I went yesterday to a talk given by Randall Robinson at Harvard Law School, based on his latest book, An Unbroken Agony: Haiti, from Revolution to the Kidnapping of a President.

Robinson, best known as the author of The Debt: What America Owes to Blacks and The Reckoning: What Blacks Owe to Each Other, was introduced by Professor Charles Ogletree, executive director of the Charles Hamilton Houston Institute for Race and Justice.

Robinson spoke passionately about Haiti, focusing on how consistently negative U.S. foreign policy has been towards that tiny country over the last two centuries.

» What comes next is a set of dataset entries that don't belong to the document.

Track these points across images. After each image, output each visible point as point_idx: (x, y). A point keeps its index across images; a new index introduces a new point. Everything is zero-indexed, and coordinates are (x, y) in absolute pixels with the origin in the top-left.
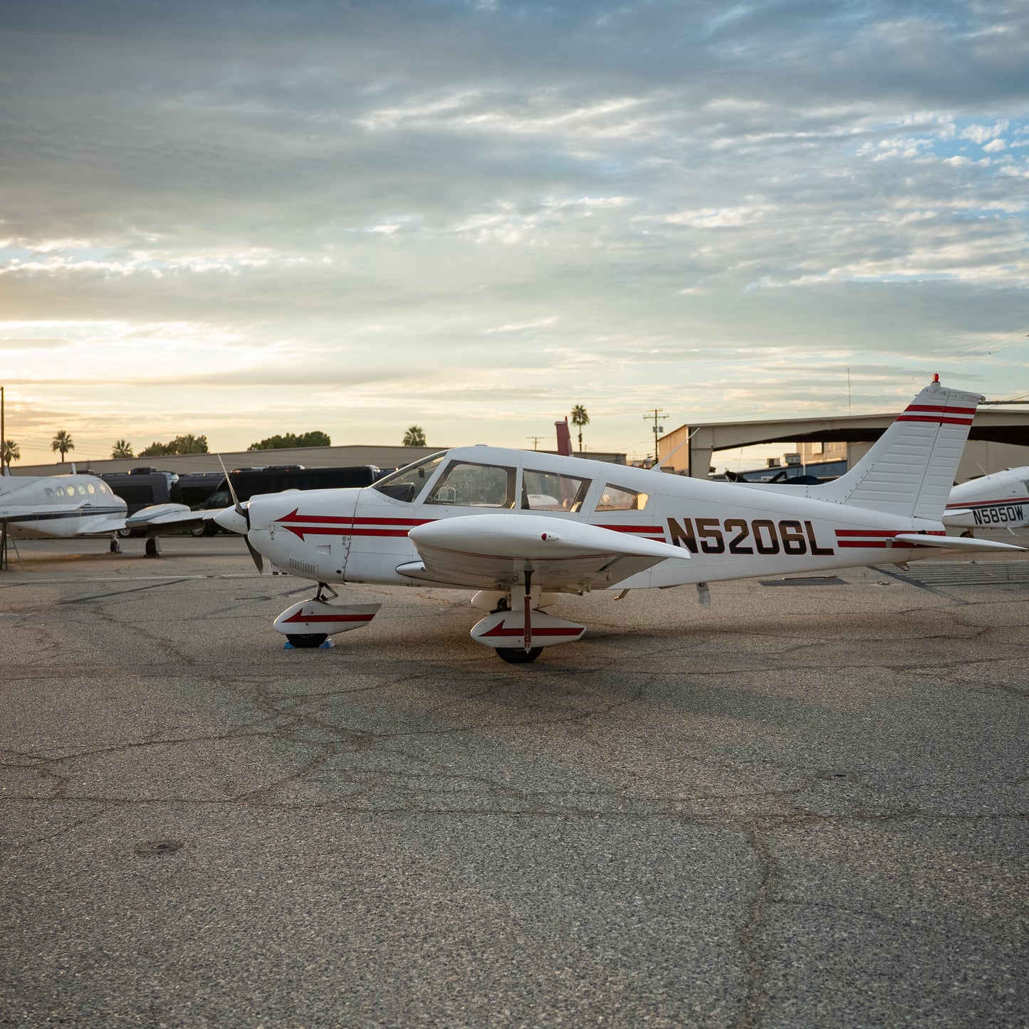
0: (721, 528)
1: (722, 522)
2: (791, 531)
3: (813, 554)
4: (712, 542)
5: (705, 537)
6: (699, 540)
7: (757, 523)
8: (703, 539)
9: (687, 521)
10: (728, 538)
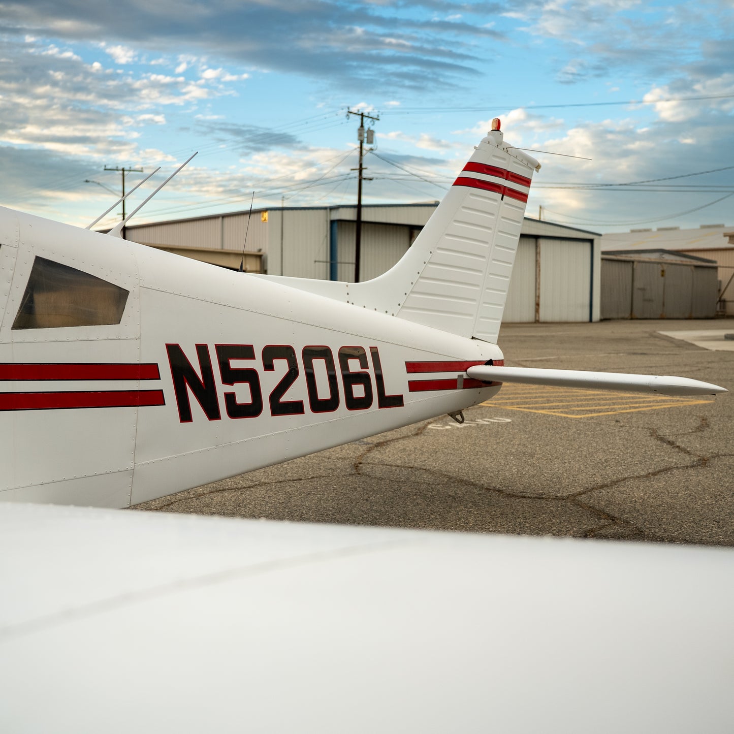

I’m not sure that I accept all of what Robinson argued, but he made an excellent case for Haiti on the grounds of historical wrongs and the need for justice and freedom.

I was at the talk with my cousin Holly, who also appears in Traces of the Trade, her husband Bill, and guests of theirs from Haiti. These visitors are touring the U.S., performing a play called “Three Innocents and a Spirit,” about the history of slavery and the need for global healing.

(Full disclosure: Robinson spends several paragraphs in chapter one of The Reckoning quoting from Katrina and Traces of the Trade, using the example of the DeWolf family to suggest the full extent to which American fortunes were made from the coerced labor of African slaves.)